- [Exercise instructions] Should a line in the entries below contain "Lydia", return that line.
** Data records follows **
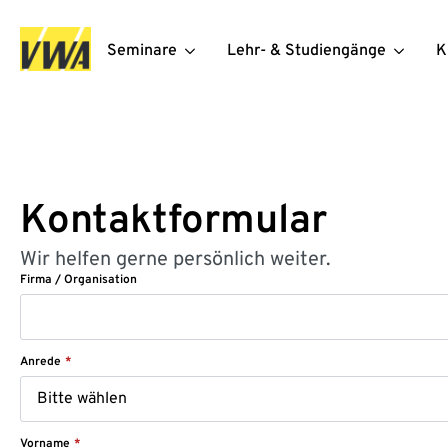
Seminare
Lehr- & Studiengänge
K
Kontaktformular
Wir helfen gerne persönlich weiter.
Firma / Organisation
Anrede
*
Vorname
*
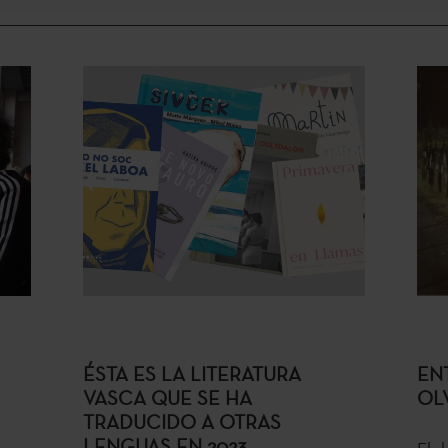
ÉSTA ES LA LITERATURA
EN
VASCA QUE SE HA
OLV
TRADUCIDO A OTRAS
LENGUAS EN 2023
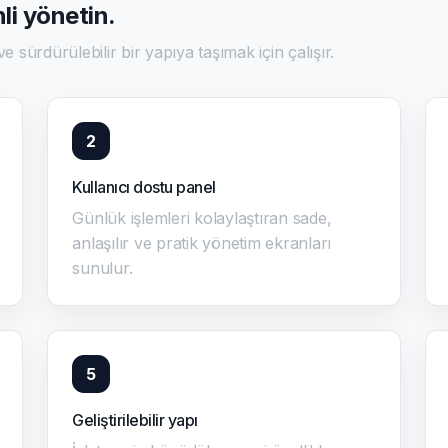
li yönetin.
 ve sürdürülebilir bir yapıya taşımak için çalışır.
2
Kullanıcı dostu panel
Günlük işlemleri kolaylaştıran sade,
anlaşılır ve pratik yönetim ekranları
sunulur.
5
Geliştirilebilir yapı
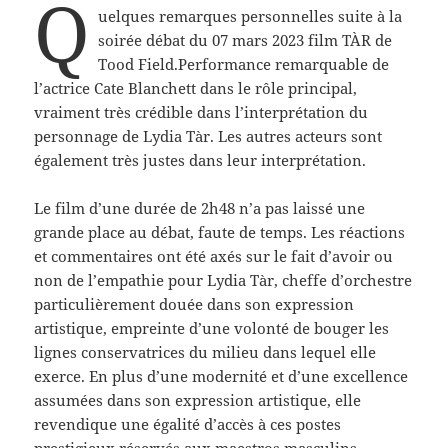
Q
uelques remarques personnelles suite à la
soirée débat du 07 mars 2023 film TÀR de
Tood Field.Performance remarquable de
l’actrice Cate Blanchett dans le rôle principal,
vraiment très crédible dans l’interprétation du
personnage de Lydia Tàr. Les autres acteurs sont
également très justes dans leur interprétation.
Le film d’une durée de 2h48 n’a pas laissé une
grande place au débat, faute de temps. Les réactions
et commentaires ont été axés sur le fait d’avoir ou
non de l’empathie pour Lydia Tàr, cheffe d’orchestre
particulièrement douée dans son expression
artistique, empreinte d’une volonté de bouger les
lignes conservatrices du milieu dans lequel elle
exerce. En plus d’une modernité et d’une excellence
assumées dans son expression artistique, elle
revendique une égalité d’accès à ces postes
** End of Data records **
- [Response]
personnage de Lydia Tàr. Les autres acteurs sont
non de l’empathie pour Lydia Tàr, cheffe d’orchestre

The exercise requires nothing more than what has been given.